Housing market continues to feel headwinds


Last updated 11/7/2023 at 12:47pm

The market for single family homes in Sisters Country remains depressed as compared to the heady 2021 sales picture. Sales for September and October of this year are eerily similar to the same months for 2022 – a stagnation of sorts as buyers retreat in light of 30-year fixed mortgage rates that sat Friday at a breathtaking 8.09% having exceeded 8.5% two weeks earlier.

These are the highest rates since November of 2000.

The table to the right gives an overview of transactions according to analysis from Oregon Datashare.

In October of 2021 there were 31 sales, seven of which topped $1 million for an aggregate of $24.94 million. That's a drop in total market sales of almost a third in two years.

A further look at the data shows that approximately 20 percent of all closings the last two months have been in the Sisters Woodlands and Hayden Homes' McKenzie Meadows. The former has sold out its Phase One and has a waitlist for Phase Two. The latter is now completely sold out.
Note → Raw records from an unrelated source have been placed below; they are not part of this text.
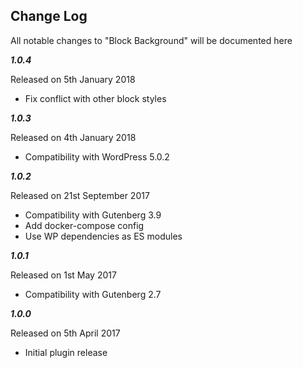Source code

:**Change Log**
--------------

All notable changes to "Block Background" will be documented here

***1.0.4***

Released on 5th January 2018
 - Fix conflict with other block styles

***1.0.3***

Released on 4th January 2018
 - Compatibility with WordPress 5.0.2

***1.0.2***

Released on 21st September 2017
 - Compatibility with Gutenberg 3.9
 - Add docker-compose config
 - Use WP dependencies as ES modules

***1.0.1***

Released on 1st May 2017

 - Compatibility with Gutenberg 2.7

***1.0.0***

Released on 5th April 2017

 - Initial plugin release
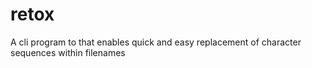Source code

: # retox
A cli program to that enables quick and easy replacement of character sequences within filenames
The bulk of sales are now in what realtors call the sweet spot: $500,000 to $700,000, closer to being affordable for the Oregon median income. However when rates hit 6 percent, a $500,000 home becomes difficult to afford for the average buyer, and at 8 percent nearly impossible for any family with an income under $100,000.

Realtors tell The Nugget that they expect no rebound until possibly next summer and that will probably be modest. Realtor.com economist Jiayi Xu said: "As the Federal Reserve's revised economic projections signal the high likelihood of another rate hike within the year, we expect mortgage rates will continue to exceed 7 percent and even climb higher."
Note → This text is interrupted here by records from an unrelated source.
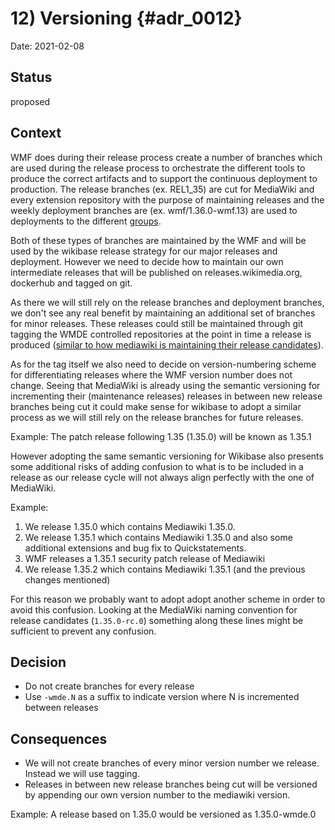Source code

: # 12) Versioning {#adr_0012}

Date: 2021-02-08

## Status

proposed

## Context

WMF does during their release process create a number of branches which are used during the release process to orchestrate the different tools to produce the correct artifacts and to support the continuous deployment to production. The release branches (ex. REL1_35) are cut for MediaWiki and every extension repository with the purpose of maintaining releases and the weekly deployment branches are (ex. wmf/1.36.0-wmf.13) are used to deployments to the different [groups](https://versions.toolforge.org/). 

Both of these types of branches are maintained by the WMF and will be used by the wikibase release strategy for our major releases and deployment. However we need to decide how to maintain our own intermediate releases that will be published on releases.wikimedia.org, dockerhub and tagged on git.

As there we will still rely on the release branches and deployment branches, we don't see any real benefit by maintaining an additional set of branches for minor releases. These releases could still be maintained through git tagging the WMDE controlled repositories at the point in time a release is produced ([similar to how mediawiki is maintaining their release candidates](https://gerrit.wikimedia.org/g/mediawiki/core/+/refs/tags/1.35.0-rc.0)). 


As for the tag itself we also need to decide on version-numbering scheme for differentiating releases where the WMF version number does not change. Seeing that MediaWiki is already using the semantic versioning for incrementing their (maintenance releases) releases in between new release branches being cut it could make sense for wikibase to adopt a similar process as we will still rely on the release branches for future releases.

Example: The patch release following 1.35 (1.35.0) will be known as 1.35.1

However adopting the same semantic versioning for Wikibase also presents some additional risks of adding confusion to what is to be included in a release as our release cycle will not always align perfectly with the one of MediaWiki.

Example:

1. We release 1.35.0 which contains Mediawiki 1.35.0.
2. We release 1.35.1 which contains Mediawiki 1.35.0 and also some additional extensions and bug fix to Quickstatements.
3. WMF releases a 1.35.1 security patch release of Mediawiki
4. We release 1.35.2 which contains Mediawiki 1.35.1 (and the previous changes mentioned)

For this reason we probably want to adopt adopt another scheme in order to avoid this confusion. Looking at the MediaWiki naming convention for release candidates (`1.35.0-rc.0`) something along these lines might be sufficient to prevent any confusion. 

## Decision

- Do not create branches for every release
- Use `-wmde.N` as a suffix to indicate version where N is incremented between releases

## Consequences

- We will not create branches of every minor version number we release. Instead we will use tagging.
- Releases in between new release branches being cut will be versioned by appending our own version number to the mediawiki version.

Example: A release based on 1.35.0 would be versioned as 1.35.0-wmde.0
Adding to buyer's anxiety are the rapidly increasing rates for homeowners insurance in Sisters Country. Due to catastrophic losses by insurers in the state from wildfire, some carriers have dropped insuring Oregon properties altogether while others have steadily raised rates 25-plus percent in just the last year and over 40 percent in the last two, residents report.

The real estate industry took a major blow last week when a federal jury in Missouri found the National Association of Realtors (NAR) and two of the largest real estate brokers in the country guilty of colluding to inflate real estate commissions. The verdict could change how Americans purchase homes, or more specifically, how they pay for realtor broker fees.

The jury, following two weeks of testimony, ordered the NAR and real estate franchises Keller Williams and HomeServices of America to pay $1.78 billion in damages to plaintiffs - the sellers of more than 260,000 homes in Missouri, Kansas, and Illinois.

The case is just one class-action lawsuit against the defendants, and the guilty verdict, if upheld, could spur legal action in other states.

The commercial real estate market in Sisters remains bleak, with over 100,000 square feet of unfilled space for lease. Some has sat idle for over a year, although EDCO (Economic Development of Central Oregon) reports three companies are currently working through lease agreements, all new to Sisters. And a sale is pending on the long-vacant property at 320 W. Cascade next to Sno-Cap.

Apartment seekers continue to have a choice of one- and two-bedroom traditional apartments available to them at rates of $1,325 to $1,450 for one-bedroom units and $1,650 for two-bedroom layouts. Just six months ago it was nearly impossible to find rentals in Sisters under $2,000.